O filme também faz dos colégios um alvo de debates, tanto sobre a maneira como as escolas enxergam seus alunos, como também sobre meios para poder ajudá-los a se conhecerem de verdade. Ainda no ambiente escolar, levanta o peso da validação dos amigos sobre decisões dos adolescentes, como a maneira que se vestem, agem e com quem se relacionam. Isso faz do momento de questionamento do Brian, sobre eles tratarem-se como amigos dali para frente, um dos mais tocantes da história.
Há várias atitudes no filme, algumas mostradas e outras relatadas, que hoje são vistas com muito mais rigor do que em 1985. Entretanto, isso não torna a obra menos admirável. Pelo contrário: “Clube dos Cinco” expressa tanto sobre a época de sua gravação que foi selecionado em 2016 para o acervo de longas-metragens preservados pela Biblioteca do Congresso dos Estados Unidos, onde se arquivam filmes de significativa relevância cultural, histórica ou estética.
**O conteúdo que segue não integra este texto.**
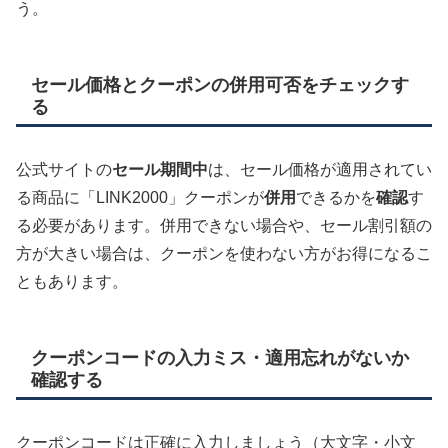
う。
セール価格とクーポンの併用可否をチェックす
る
公式サイトの
セール期間中
は、セール価格が適用されてい
る商品に「LINK2000」クーポンが
併用
できるかを
確認
す
る必要があります。併用できない場合や、セール割引額の
方が大きい場合は、クーポンを使わない方がお得になるこ
ともあります。
クーポンコードの入力ミス・適用忘れがないか
確認する
クーポンコードは正確に入力しましょう（大文字・小文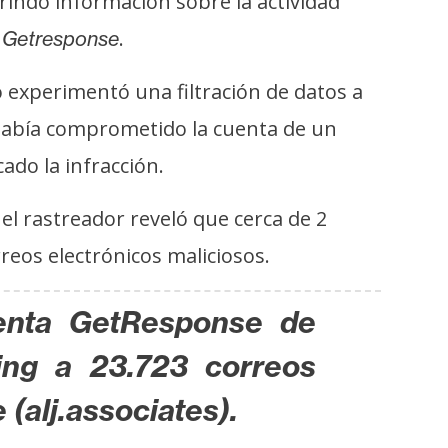
rindó información sobre la actividad
,
.
Getresponse
 experimentó una filtración de datos a
había comprometido la cuenta de un
ado la infracción.
, el rastreador reveló que cerca de 2
reos electrónicos maliciosos.
uenta GetResponse de
ing a 23.723 correos
(alj.associates).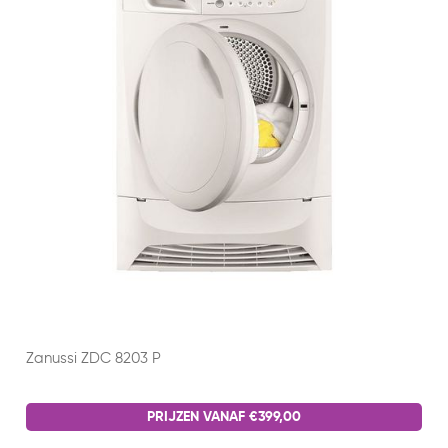
Zanussi ZDC 8203 P
PRIJZEN VANAF €399,00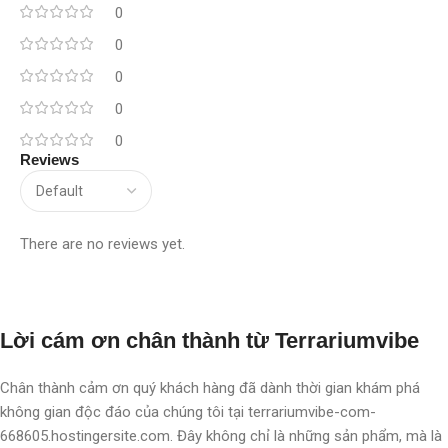
0
0
0
0
0
Reviews
There are no reviews yet.
Lời cám ơn chân thành từ Terrariumvibe
Chân thành cảm ơn quý khách hàng đã dành thời gian khám phá
không gian độc đáo của chúng tôi tại terrariumvibe-com-
668605.hostingersite.com. Đây không chỉ là những sản phẩm, mà là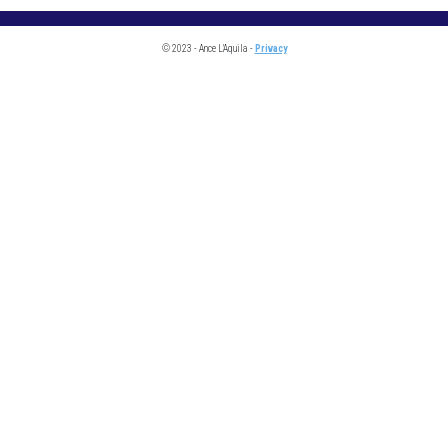
© 2023 - Ance L'Aquila -
Privacy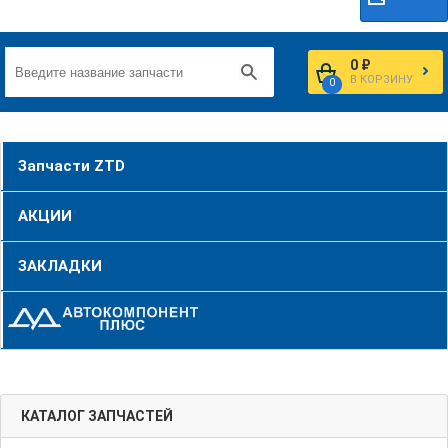
0 ₽
В КОРЗИНУ
0
Запчасти ZTD
АКЦИИ
ЗАКЛАДКИ
КАТАЛОГ ЗАПЧАСТЕЙ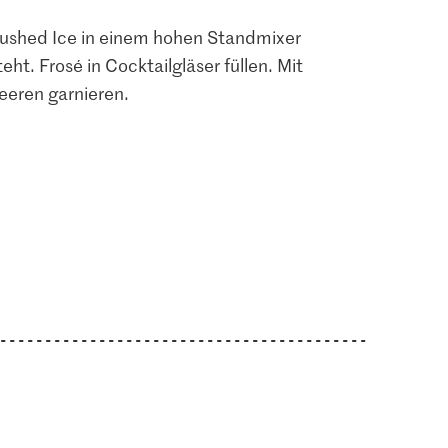
rushed Ice in einem hohen Standmixer
ht. Frosé in Cocktailgläser füllen. Mit
eeren garnieren.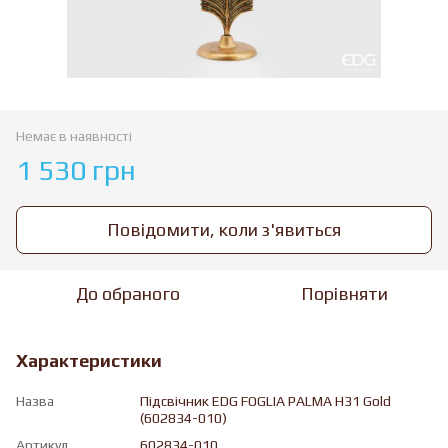
Немає в наявності
1 530 грн
Повідомити, коли з'явиться
До обраного
Порівняти
Характеристики
Назва
Підсвічник EDG FOGLIA PALMA H31 Gold
(602834-010)
Артикул
602834-010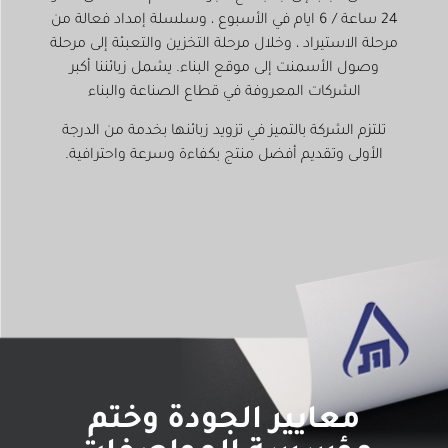
24 ساعة / 6 ايام في الأسبوع ، وسلسلة إمداد فعالة من
مرحلة الاستيراد ، وخلال مرحلة التخزين والتعبئة إلى مرحلة
وصول الأسمنت إلى موقع البناء. يشمل زبائننا أكبر
الشركات المعروفة في قطاع الصناعة والبناء
تلتزم الشركة بالتميز في تزويد زبائنها بخدمة من الدرجة
الأولى وتقديم أفضل منتج بكفاءة وسرعة واحترافية.
معايير الجودة وختم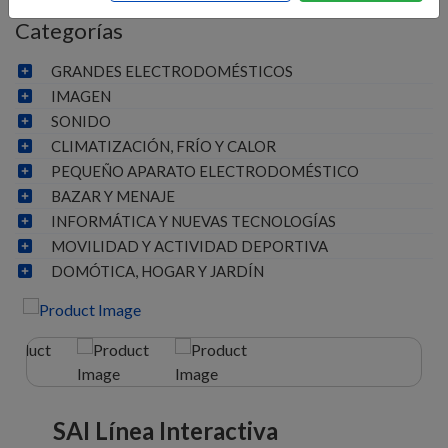
Categorías
GRANDES ELECTRODOMÉSTICOS
IMAGEN
SONIDO
CLIMATIZACIÓN, FRÍO Y CALOR
PEQUEÑO APARATO ELECTRODOMÉSTICO
BAZAR Y MENAJE
INFORMÁTICA Y NUEVAS TECNOLOGÍAS
MOVILIDAD Y ACTIVIDAD DEPORTIVA
DOMÓTICA, HOGAR Y JARDÍN
SAI Línea Interactiva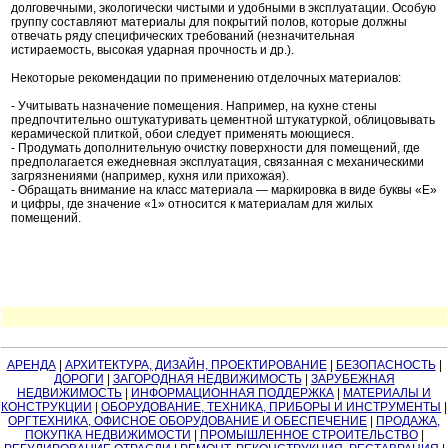
долговечными, экологически чистыми и удобными в эксплуатации. Особую
группу составляют материалы для покрытий полов, которые должны
отвечать ряду специфических требований (незначительная
истираемость, высокая ударная прочность и др.).
Некоторые рекомендации по применению отделочных материалов:
- Учитывать назначение помещения. Например, на кухне стены
предпочтительно оштукатуривать цементной штукатуркой, облицовывать
керамической плиткой, обои следует применять моющиеся.
- Продумать дополнительную очистку поверхности для помещений, где
предполагается ежедневная эксплуатация, связанная с механическими
загрязнениями (например, кухня или прихожая).
- Обращать внимание на класс материала — маркировка в виде буквы «Е»
и цифры, где значение «1» относится к материалам для жилых
помещений.
АРЕНДА
|
АРХИТЕКТУРА, ДИЗАЙН, ПРОЕКТИРОВАНИЕ
|
БЕЗОПАСНОСТЬ
|
ДОРОГИ
|
ЗАГОРОДНАЯ НЕДВИЖИМОСТЬ
|
ЗАРУБЕЖНАЯ
НЕДВИЖИМОСТЬ
|
ИНФОРМАЦИОННАЯ ПОДДЕРЖКА
|
МАТЕРИАЛЫ И
КОНСТРУКЦИИ
|
ОБОРУДОВАНИЕ, ТЕХНИКА, ПРИБОРЫ И ИНСТРУМЕНТЫ
|
ОРГТЕХНИКА, ОФИСНОЕ ОБОРУДОВАНИЕ И ОБЕСПЕЧЕНИЕ
|
ПРОДАЖА,
ПОКУПКА НЕДВИЖИМОСТИ
|
ПРОМЫШЛЕННОЕ СТРОИТЕЛЬСТВО
|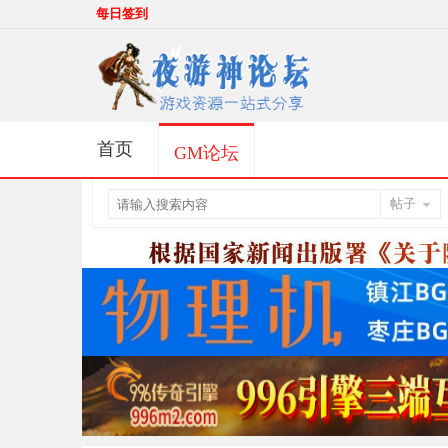
每日签到
首页
GM论坛
帖子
E mesmo que os tempos sejam outros, que valores tenham mudado e a internet tenha aparecido como um novo fator na vida dos adolescentes, o roteiro de John Hughes permanece atualíssimo em um aspecto: a maneira como nós humanos lidamos com nossas aflições e as encobrimos dos demais. Talvez as roupas da moda tenham mudado e certamente eles agora estão com celulares nas mãos, mas com certeza esportistas, estudiosos, valentões, patricinhas e excêntricas continuam indo à escola, para quem sabe um dia se reunirem para conhecer a si mesmos.